EXTRACT PROVIDED:
AFAS::Inheritance

From Agent Factory

Jump to: navigation, search

This is a lesson from the AF-AgentSpeak language guide.

Introduction

One key difference between AF-AgentSpeak and other implementations of AgentSpeak is our inclusion of mechanisms that support reuse. Our model is based on some of the accepted reuse mechanisms employed in Object-Oriented Programming Languages. Given Agent Factory is implemented in Java, it seems only natural that our implementation would use similar modifiers to those employed in Java.

The overall approach adopted is based on a language independent reuse framework for AOP languages that we have developed and tested with AF-AgentSpeak, AFAPL, and AF-TeleoReactive.

Inheritance

Inheritance in AF-AgentSpeak is supported through the #extends modifier. Its use is the same as extends in Java, in that it is followed by the label of the agent program that is being extended. The effect of extending an agent program is that all plan rules, modules, actions and sensors specified in that program are combined with the additional plan rules, modules, actions and sensors declared in the agent program that is extending. Terminologically, we say that the agent program that is being extended is the parent (agent) program, and the extended agent program is the sub-(agent) program.

On terms of syntax, the inheritance mechanism is integrated with the #agent declaration that must appear at the start of any agent program:

#agent MyAgentProgram

As with Java, the label that is used for the program must match the name of the file in which the agent program has been written.

DATA:

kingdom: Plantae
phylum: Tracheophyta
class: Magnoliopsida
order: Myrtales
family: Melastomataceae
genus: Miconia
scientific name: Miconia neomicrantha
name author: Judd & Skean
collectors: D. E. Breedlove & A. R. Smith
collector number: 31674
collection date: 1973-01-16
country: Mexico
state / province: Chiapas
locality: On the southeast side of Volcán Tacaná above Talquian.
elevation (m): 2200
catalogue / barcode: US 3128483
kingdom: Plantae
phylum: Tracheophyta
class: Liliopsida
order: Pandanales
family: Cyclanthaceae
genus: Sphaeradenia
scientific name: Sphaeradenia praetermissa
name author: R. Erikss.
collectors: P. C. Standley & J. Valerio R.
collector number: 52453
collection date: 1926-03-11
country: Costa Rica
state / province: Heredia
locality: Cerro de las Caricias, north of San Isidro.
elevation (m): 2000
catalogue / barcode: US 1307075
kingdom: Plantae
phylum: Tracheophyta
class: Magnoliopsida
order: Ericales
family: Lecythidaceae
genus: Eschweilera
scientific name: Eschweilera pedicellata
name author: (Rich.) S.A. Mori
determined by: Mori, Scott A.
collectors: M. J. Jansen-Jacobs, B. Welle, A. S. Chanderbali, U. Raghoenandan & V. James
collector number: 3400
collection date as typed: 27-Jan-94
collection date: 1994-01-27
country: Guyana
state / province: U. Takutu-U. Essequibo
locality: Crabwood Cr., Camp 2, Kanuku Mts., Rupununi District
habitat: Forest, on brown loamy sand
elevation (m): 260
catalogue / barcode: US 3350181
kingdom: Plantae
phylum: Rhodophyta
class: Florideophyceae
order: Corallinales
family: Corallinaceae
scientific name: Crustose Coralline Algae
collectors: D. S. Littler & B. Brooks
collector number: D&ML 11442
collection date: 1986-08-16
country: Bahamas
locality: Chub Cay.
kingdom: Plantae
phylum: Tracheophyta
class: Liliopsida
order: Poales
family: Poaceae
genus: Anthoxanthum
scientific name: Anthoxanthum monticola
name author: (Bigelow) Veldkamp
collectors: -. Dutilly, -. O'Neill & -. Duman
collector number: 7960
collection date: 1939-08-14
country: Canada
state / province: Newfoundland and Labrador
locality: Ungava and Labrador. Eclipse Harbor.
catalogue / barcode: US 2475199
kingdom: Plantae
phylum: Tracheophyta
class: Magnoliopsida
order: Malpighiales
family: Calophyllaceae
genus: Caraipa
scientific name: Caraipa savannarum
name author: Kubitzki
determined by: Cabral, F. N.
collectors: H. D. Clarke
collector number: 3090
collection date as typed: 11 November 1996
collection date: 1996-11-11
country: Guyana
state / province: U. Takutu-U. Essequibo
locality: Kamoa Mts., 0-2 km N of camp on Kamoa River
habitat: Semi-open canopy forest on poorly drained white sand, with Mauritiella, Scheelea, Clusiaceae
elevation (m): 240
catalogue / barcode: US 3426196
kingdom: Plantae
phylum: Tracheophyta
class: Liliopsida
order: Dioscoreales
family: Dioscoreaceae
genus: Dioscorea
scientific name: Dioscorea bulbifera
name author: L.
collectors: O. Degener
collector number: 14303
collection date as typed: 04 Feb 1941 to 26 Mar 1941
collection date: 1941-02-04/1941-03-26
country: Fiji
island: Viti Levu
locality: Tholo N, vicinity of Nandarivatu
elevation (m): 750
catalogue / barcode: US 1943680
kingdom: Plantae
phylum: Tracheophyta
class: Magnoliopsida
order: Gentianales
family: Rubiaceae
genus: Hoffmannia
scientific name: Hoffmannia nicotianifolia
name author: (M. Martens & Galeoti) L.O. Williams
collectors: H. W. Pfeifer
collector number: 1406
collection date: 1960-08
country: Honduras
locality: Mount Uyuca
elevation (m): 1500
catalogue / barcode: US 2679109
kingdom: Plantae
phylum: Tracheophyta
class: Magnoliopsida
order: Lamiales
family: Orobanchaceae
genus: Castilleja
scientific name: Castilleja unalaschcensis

EXERCISE:
Return the passage of the AF-AgentSpeak inheritance lesson verbatim, starting with "AFAS::Inheritance" and going on through "AFAPL, and AF-TeleoReactive.".

RESPONSE TO THE EXERCISE:
AFAS::Inheritance

From Agent Factory

Jump to: navigation, search

This is a lesson from the AF-AgentSpeak language guide.

Introduction

One key difference between AF-AgentSpeak and other implementations of AgentSpeak is our inclusion of mechanisms that support reuse. Our model is based on some of the accepted reuse mechanisms employed in Object-Oriented Programming Languages. Given Agent Factory is implemented in Java, it seems only natural that our implementation would use similar modifiers to those employed in Java.

The overall approach adopted is based on a language independent reuse framework for AOP languages that we have developed and tested with AF-AgentSpeak, AFAPL, and AF-TeleoReactive.